§ **EXERCISE GOAL**: Continue the readme about the news clustering project, starting right after its final sentence.

───── EXCERPT TO READ ─────

I started this project as a University class homework where the purpose was to perform a news clustering, the class subject was Information Retrieval taught by Prof. Paolo Ferragina from University of Pisa, then, after graduation, I refined it during some freelance jobs obtained on UpWork.
- Jaccard Similarity class;
- Mutual Information Similarity;
- K-Medoids algorithm.
In order to extend the JavaML library, I implemented some customized classes:
MiDistanceMatrix: Main class where are implemented the functionality described in this readme file;
it.ci.JavaMlAdaptors.DMDistance: Customized distance function, it basically wraps a matrix that contains the distances between couples of Instance objects.
it.ci.JavaMlAdaptors.DMInstance: Customized Instance object, it simply contains an integer which is the index used for retrieving all the distances between the Instance and the rest of the dataset into the distance matrix.
it.ci.JavaMlAdaptors.DMDataset: Customized Dataset class, it simply allows to create a dataset of it.ci.JavaMlAdaptors.DMInstance objects;
it.ci.JavaMlAdaptors.DMKMedoids: Extends the net.sf.javaml.clustering.KMedoids class. I simply overridden a method: recalculateMedoids, which is the phase where, for each cluster, its medoid instance is recomputed. The problem was that its superclass accomplishes that by computing a mean value between all the instances of each cluster and then chooses the closest instance of the cluster to that mean value. This behaviour, for my implementation wouldn't be possible, because I designed the Instances to not have values, as normal vectors does, but instead, the only permitted operations were computing distances between them. I solved it by overriding the method, its implementation finds for each cluster the Instance which minimizes the sum of the distance toward all the other cluster's Instances. Every cluster obtained have at least an element which is the representative object of the cluster (from now on the "Medoid"). The algorithm tries to minimize the sum of the distances between every instance and the Medoid of its cluster.

───── DATA PROVIDED ─────

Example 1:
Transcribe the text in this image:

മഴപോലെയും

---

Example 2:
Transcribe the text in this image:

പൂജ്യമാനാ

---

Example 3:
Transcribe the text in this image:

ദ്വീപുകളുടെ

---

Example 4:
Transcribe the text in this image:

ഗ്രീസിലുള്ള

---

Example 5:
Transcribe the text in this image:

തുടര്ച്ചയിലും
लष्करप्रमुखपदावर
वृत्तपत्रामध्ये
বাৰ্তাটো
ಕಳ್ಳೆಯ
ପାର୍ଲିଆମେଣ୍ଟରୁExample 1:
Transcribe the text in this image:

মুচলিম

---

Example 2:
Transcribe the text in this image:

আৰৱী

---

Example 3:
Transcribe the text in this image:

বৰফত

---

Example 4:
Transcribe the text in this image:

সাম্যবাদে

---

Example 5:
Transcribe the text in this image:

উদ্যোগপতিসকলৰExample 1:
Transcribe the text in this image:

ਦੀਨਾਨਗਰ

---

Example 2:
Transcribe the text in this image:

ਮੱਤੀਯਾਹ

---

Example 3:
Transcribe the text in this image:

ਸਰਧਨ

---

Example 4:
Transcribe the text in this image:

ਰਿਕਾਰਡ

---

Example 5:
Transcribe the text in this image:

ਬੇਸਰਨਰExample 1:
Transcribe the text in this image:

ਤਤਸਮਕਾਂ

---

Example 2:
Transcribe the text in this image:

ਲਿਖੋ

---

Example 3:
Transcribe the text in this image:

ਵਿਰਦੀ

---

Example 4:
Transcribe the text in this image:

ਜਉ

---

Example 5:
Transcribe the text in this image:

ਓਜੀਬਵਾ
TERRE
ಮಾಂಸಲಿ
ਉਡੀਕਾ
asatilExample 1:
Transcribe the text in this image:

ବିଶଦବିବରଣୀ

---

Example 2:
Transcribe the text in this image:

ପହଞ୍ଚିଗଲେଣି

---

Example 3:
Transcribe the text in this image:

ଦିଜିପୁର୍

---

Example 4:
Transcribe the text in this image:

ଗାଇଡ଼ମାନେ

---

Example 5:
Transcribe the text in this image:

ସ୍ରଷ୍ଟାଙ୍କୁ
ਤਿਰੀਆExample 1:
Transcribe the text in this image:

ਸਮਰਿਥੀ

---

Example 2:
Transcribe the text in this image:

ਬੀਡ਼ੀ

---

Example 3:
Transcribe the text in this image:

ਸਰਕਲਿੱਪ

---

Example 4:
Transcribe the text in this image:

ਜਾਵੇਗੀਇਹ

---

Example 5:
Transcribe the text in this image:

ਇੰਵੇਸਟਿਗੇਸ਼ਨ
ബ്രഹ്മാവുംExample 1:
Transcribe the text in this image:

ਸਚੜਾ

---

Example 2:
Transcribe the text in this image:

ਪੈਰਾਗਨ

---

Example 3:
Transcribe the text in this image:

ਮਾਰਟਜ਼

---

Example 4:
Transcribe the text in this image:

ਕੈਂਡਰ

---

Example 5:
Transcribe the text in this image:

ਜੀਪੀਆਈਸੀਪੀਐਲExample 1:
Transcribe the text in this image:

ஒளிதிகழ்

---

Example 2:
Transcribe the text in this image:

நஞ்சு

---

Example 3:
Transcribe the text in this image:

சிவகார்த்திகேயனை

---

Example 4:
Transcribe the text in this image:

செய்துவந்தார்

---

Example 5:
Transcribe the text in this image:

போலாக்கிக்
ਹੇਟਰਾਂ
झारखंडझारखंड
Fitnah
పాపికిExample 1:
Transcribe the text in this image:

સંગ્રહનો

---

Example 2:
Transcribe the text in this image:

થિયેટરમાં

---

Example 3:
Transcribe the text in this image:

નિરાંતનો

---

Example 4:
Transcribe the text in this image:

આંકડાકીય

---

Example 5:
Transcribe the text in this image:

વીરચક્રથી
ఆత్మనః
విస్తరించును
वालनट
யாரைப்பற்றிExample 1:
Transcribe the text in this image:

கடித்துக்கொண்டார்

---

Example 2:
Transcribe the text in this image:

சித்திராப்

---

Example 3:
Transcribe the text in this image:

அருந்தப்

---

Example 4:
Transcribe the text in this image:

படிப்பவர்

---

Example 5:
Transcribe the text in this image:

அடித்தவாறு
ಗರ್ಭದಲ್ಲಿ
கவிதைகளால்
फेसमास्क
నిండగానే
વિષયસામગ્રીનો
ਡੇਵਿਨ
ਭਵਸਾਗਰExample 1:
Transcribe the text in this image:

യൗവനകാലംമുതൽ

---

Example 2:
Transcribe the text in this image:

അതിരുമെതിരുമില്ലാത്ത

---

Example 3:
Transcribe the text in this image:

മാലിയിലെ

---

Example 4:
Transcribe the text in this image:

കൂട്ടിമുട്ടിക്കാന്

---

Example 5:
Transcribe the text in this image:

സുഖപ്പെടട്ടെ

─────

§ **RESULT OF THE TASK**:
it.ci.SimilarityMeasures.JaccardSimilarity Is defined over pairs of instances, both have to extend both the Set interface and the Instance interface.
Example of Usage:
Dimentionality Reduction via Mutual Information
- Simple script which reads from an arff file with N attributes;
- Compute a distance matrix, composed by N x N entries, every entry composed by the Mutual Information Distance between a pair of attributes of the dataset (obtained by their Mutual Information Similarity);
- Cluster the attributes in k groups using k-medoids algorithm;
- For each cluster of attributes found, the attribute (its medoid) name is printed.
In order to compute the mutual information values and execute the clustering of the attributes, I used some open source libraries:
Weka: Used for opening the arff files;
JavaMI: Used for computing the Mutual Information between every pair of attributes in the dataset;
JavaML: Used for implement a clustering algorithm based on a distance matrix, I imported the source code and I slightly changed it in order make it easily extendable with my custom implementations of the clustering classes.
I used 14.04 and Java 7 (version "1.7.0_111" - OpenJDK Runtime Environment (IcedTea 2.6.7)). It works for me.
Type whose command from the project directory:
./gradlew clean ./gradlew fatJar java -jar ./build/libs/gap-all*.jar -f /path/to/file.arff -i 10 -k 5
Where -i is the option for the maximum number of iterations of the k-medoids algorithm and k is the number of cluster searched.
Open the command prompt and type the following commands:
# Change directory to the project's one cd \directory\where\is\located\the\project\gap # compile the code and build the jar (executable) file .\gradlew fatJar # execute che the program contained in the jar file, change the arff file location and the numbler of desired clusters (the number after the -k ) java -jar .\build\libs\gap-all-1.0-SNAPSHOT.jar -f .\path\to\file.arff -i 10 -k 5
- Distances Matrix graphical plotting, either with the instances already clustered;
- Interfacing with knn-libraries (cite please) in order to use it as an efficient way to retrieve close instances.